By Joyce Affeldt
This month, Family Eats will start reaching out to our readership, asking them to share their experiences with reconnecting with the food they eat and the families they love. It is our way of bringing different family perspectives to Family Eats. We can give you the low-down on the family with young kids, but what about the Millenials, Empty Nesters and everyone in between? For this post, we turn to Mom (she’s of the Boomer/Empty Nester category ;-)), who talks about readying the vegetable garden.
Springtime in Northeast Ohio is a nebulous time. Sometimes it begins in mid-March—more often, it begins in late April. We have noticed the harbingers of spring—birds, chipmunks, squirrels—as we drink our morning coffee, looking out through the French doors onto the patio and garden beyond. The birds hover over the feeders, as the squirrels on the trees above look down and ponder their plan of action to partake in the contents of the feeders. This is a time of excitement for us of the coming months, even though the snow still manages to sneak around a couple of times yet before we can really call it spring.
Each year, we look forward to the gardening seminars held at our local garden center in early March. This year, the first session was on planting seeds. Last year, Richard (my husband) set up a grow-light above his myriad of seedlings. He grew so many tomato and red pepper seeds that we had to find a lot of room for all of them when they were ready to plant. He couldn’t bear to get rid of any of them, so we planted in the ground, in large pots, in spaces he was able to find amongst the flowers. At the end of the summer, we had eaten so many tomatoes, tomato products, etc. and filled two refrigerator freezers.
This year, he conceded that forty tomato plants were a bit too much for two people—especially since our family all live in other states. After that first seminar on planting seeds, he only bought a few packages of seeds (which really surprised me)!
This past weekend, the seminar was about vegetable gardening. Now, it’s really time to get serious. We listened carefully, and realized that all we had been doing wasn’t necessarily the best way to do things. Since our backyard is primarily flower beds, the tomatoes and peppers were grown in large pots scattered around our swimming pool. We found this good for the plants, but not ideal for safety around the pool area. Last year, we made some room in our garden and many of our plantings were made directly into the soil. We did, however, have to resort to several pots since there were so many plants.
Some of the things we learned at the garden center seminar were that heirloom plants are not disease-resistant. The heirloom tomatoes – Casellotta Genovese – go back about 250 years; Brandywine Red is the best tasting.

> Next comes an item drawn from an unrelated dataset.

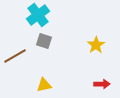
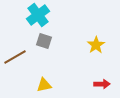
brown line: moved 1 px down
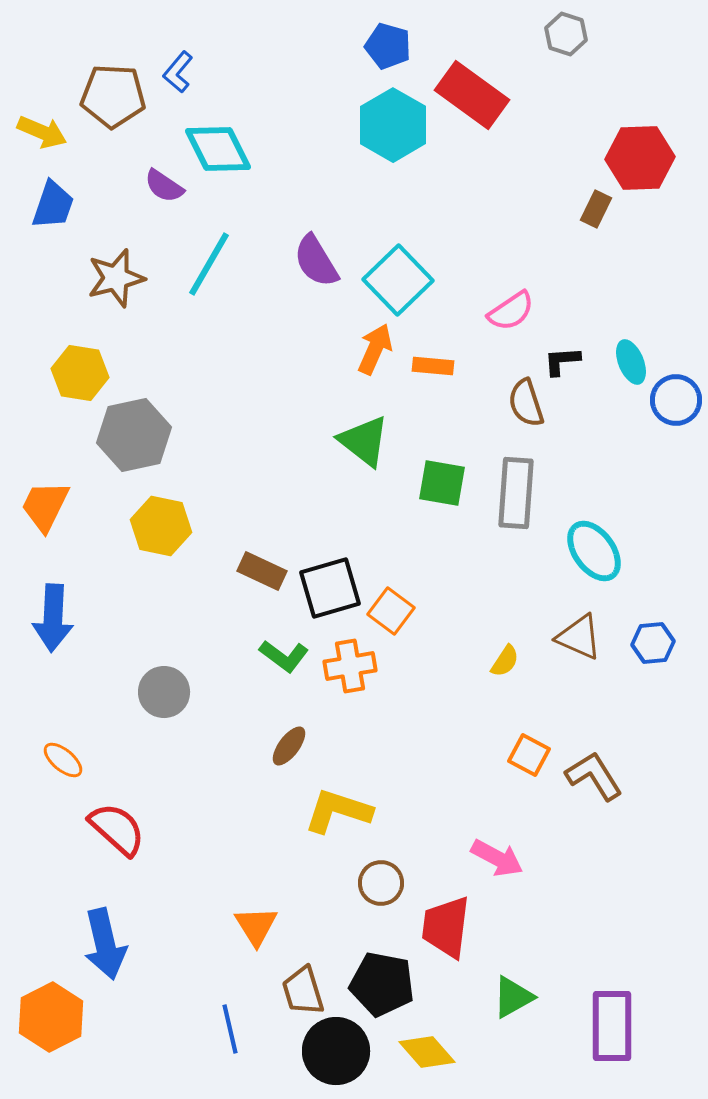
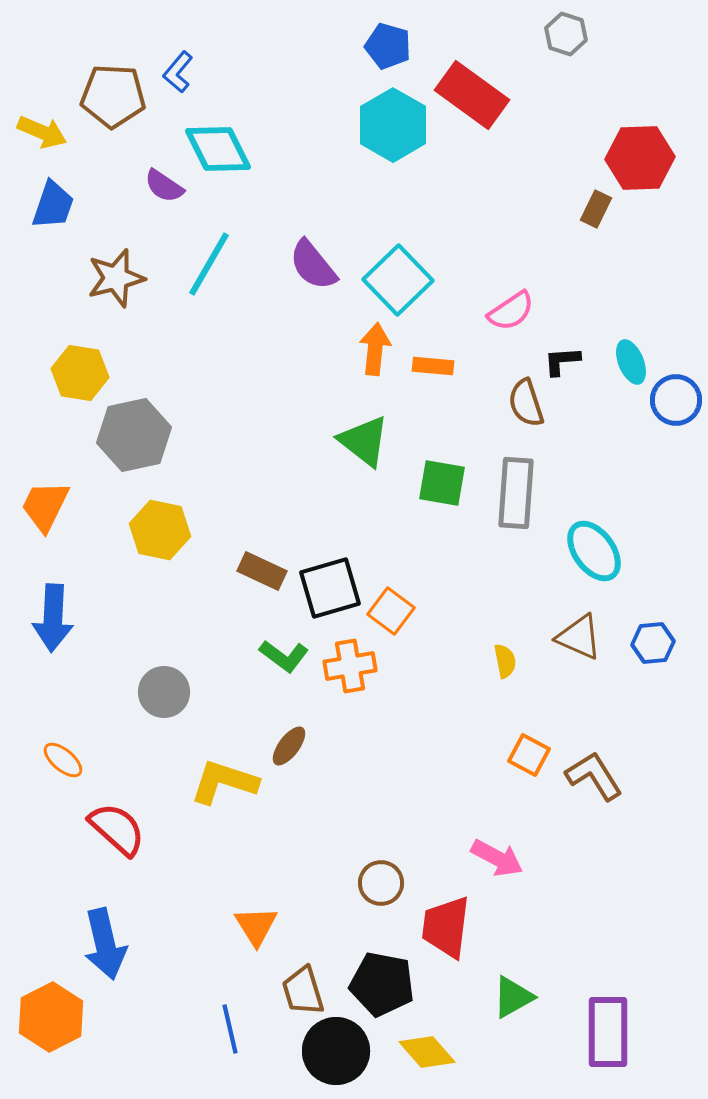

Our instructor encouraged everyone to find space to garden—if not directly in the ground, then container planting is very successful. We found this to be true in our yard. Some other ideas were raised beds, a hollowed out bale of hay filled with topsoil, and a vertical garden. He has made a tepee out of concrete reinforcing wire and placed it either in the ground or a large pot. It is also a good idea to site your vegetable garden close to the kitchen so that you always have easy access to fresh vegetables and herbs.
We learned about a natural weed control formula: Mix one gallon of white vinegar with a squirt of liquid dish detergent; for a fungicide: Mix one gallon of water, 1 tablespoon of baking soda and a squirt of liquid dish detergent. Spray on plants once a week or every ten days. Crush eggshells or use bone meal around tomato plants.
Our vegetable gardening is not too extensive—just tomatoes, peppers, a few cucumbers, and a small amount of lettuce. Along with all the herbs that we plant, there is enough there for us to experiment with new recipes. Last year, I tried a stuffed pepper soup, using our fresh tomatoes and peppers. It was delicious! I’m already going through my collection of recipes to find something different, something new that I’ve not yet tried, to round out the standard recipes that I will use. Our favorite use for fresh tomatoes is to slice them, slice cucumbers, red onion and mozzarella cheese and alternately place them on a salad plate. Drizzle with olive oil and top with fresh basil (from the garden, of course).
The joy of using our bounty of fresh vegetables every day gives us a sense of accomplishment. But first, I must go through the freezer to see what might still be left from last summer! There surely will be enough growing this summer, as long as the raccoons, squirrels, chipmunks and ground hogs don’t get too enticed.